A party moving for summary judgment initially has the burden of showing the absence of any genuine dispute of material fact based on the evidence. Adickes v. S.H. Kress & Co., 398 U.S. 144, 153 (1970); Schroeder v. Barth, Inc., 969 F.2d 421, 423 (7th Cir. 1992). A nonmoving party cannot rest on its pleadings, but must demonstrate that there is admissible evidence that will support its position. Tolle v. Carroll Touch, Inc., 23 F.3d 174, 178 (7th Cir. 1994). The evidence and all reasonable inferences drawn therefrom are viewed in the light most favorable to the non-moving party. Anderson, 477 U.S. at 255. Nonetheless, "(s)ummary judgment is not a discretionary remedy. If the plaintiff lacks enough evidence, summary judgment must be granted." Jones v. Johnson, 26 F.3d 727, 728 (7th Cir. 1994).
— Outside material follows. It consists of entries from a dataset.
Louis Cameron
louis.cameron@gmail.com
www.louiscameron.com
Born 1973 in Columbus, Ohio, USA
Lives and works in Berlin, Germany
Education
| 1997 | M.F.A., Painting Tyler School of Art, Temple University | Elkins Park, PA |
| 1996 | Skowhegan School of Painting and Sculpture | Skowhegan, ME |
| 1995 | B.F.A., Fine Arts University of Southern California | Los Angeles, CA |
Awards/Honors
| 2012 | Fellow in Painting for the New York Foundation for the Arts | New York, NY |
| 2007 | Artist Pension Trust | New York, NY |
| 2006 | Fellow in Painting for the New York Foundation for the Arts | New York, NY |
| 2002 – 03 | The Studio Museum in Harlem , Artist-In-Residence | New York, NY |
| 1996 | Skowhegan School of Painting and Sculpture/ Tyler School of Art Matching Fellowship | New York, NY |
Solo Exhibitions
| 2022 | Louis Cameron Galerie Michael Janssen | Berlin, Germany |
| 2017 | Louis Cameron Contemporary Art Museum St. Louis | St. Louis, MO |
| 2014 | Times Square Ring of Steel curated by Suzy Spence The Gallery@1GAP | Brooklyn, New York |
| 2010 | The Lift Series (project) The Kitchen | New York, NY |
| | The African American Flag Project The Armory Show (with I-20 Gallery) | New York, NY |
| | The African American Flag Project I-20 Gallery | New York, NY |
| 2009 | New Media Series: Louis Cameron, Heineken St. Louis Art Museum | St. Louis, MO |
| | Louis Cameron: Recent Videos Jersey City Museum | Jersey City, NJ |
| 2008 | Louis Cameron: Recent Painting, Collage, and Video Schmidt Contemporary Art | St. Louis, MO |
The defendants argue that the court must dismiss the plaintiff's complaint because he failed to exhaust administrative remedies. Before the court can even consider the claims in the plaintiff's complaint, it must consider whether the plaintiff has exhausted his administrative remedies. The Prison Litigation Reform Act provides:

No action shall be brought with respect to prison conditions under section 1983 of this title, or any other Federal law, by a prisoner confined in any jail, prison, or other correctional facility until such administrative remedies as are available are exhausted.

The plaintiff filled out a standard complaint form which has a section regarding exhaustion of administrative remedies. The plaintiff marked the boxes indicating that he did file a grievance and he did complete the grievance process. However, in the section concerning whether the plaintiff filed a grievance specifically concerning the facts of this case, the plaintiff marked "yes," but then wrote "does not apply." (Comp., p. 3) The plaintiff has not provided a copy of any grievance, nor has he provided any letter from the Administrative Review Board demonstrating that he had completed the grievance process. The plaintiff provides no evidence that he even attempted to exhaust his administrative remedies.
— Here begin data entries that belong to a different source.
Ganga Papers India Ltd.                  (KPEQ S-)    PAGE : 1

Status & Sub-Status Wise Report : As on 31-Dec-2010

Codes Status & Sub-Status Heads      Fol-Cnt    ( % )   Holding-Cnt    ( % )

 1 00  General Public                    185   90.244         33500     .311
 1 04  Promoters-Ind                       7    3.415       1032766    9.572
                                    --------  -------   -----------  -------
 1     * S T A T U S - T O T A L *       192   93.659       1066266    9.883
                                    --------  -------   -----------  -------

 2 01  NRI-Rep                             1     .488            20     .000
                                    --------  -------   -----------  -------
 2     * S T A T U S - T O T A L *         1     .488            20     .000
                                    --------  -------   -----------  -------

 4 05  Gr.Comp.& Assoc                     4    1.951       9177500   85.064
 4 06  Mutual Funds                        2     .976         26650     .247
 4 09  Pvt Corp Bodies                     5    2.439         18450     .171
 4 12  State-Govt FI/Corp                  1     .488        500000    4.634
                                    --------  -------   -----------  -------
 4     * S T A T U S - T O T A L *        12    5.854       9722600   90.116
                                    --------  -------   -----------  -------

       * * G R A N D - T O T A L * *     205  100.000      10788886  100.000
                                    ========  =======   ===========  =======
The Chairperson of the Office of Inmate Issues, Jackie Miller, says she has searched the records of the Administrative Review Board for documents from the plaintiff, and discovered that he did not file a grievance in accordance with department rules regarding the issues in his complaint. It is not entirely clear if that means the plaintiff never filed a grievance, did not file a grievance properly, or did not appeal a grievance. Nonetheless, it is clear the plaintiff did not properly exhaust his administrative remedies before filing this lawsuit. Therefore, the court must dismiss this case in accordance with 42 U.S.C.§1997e(a).


1) The plaintiff's motions for default or declaratory judgment are denied.

[d/e 40, 42]

2) The defendants' motion for summary judgment is granted pursuant to Fed. R. Civ. P. 56. [d/e 34] The Clerk of the Court is directed to enter judgment in favor of the defendants in accordance with this order. The parties are to bear their own costs. This case is terminated.

3) The agency having custody of the plaintiff is directed to remit the docketing fee of $150.00 from the plaintiff's prison trust fund account if such funds are available. If the plaintiff does not have $150.00 in his trust fund account, the agency must send 20 percent of the current balance, or the average balance during the past six months, whichever amount is higher; thereafter, the agency shall begin forwarding monthly payments from the plaintiff's trust fund account to the clerk of court each time the plaintiff's account exceeds $10.00 until the statutory fee of $150.00 is paid in its entirety. The filing fee collected shall not exceed the statutory filing fee of $150.00.

4) The plaintiff is responsible for ensuring the $150.00 filing fee is paid to the clerk of the court even though his case has been dismissed. Release from incarceration does not relieve the plaintiff of his obligation to pay the filing fee in full. The plaintiff must notify the clerk of the court of a change of address and phone number within seven days of such change.

5) The clerk is directed to mail a copy of this order to the plaintiff's place of confinement, to the attention of the Trust Fund Office.

Enter this ___28th____ day of June, 2006.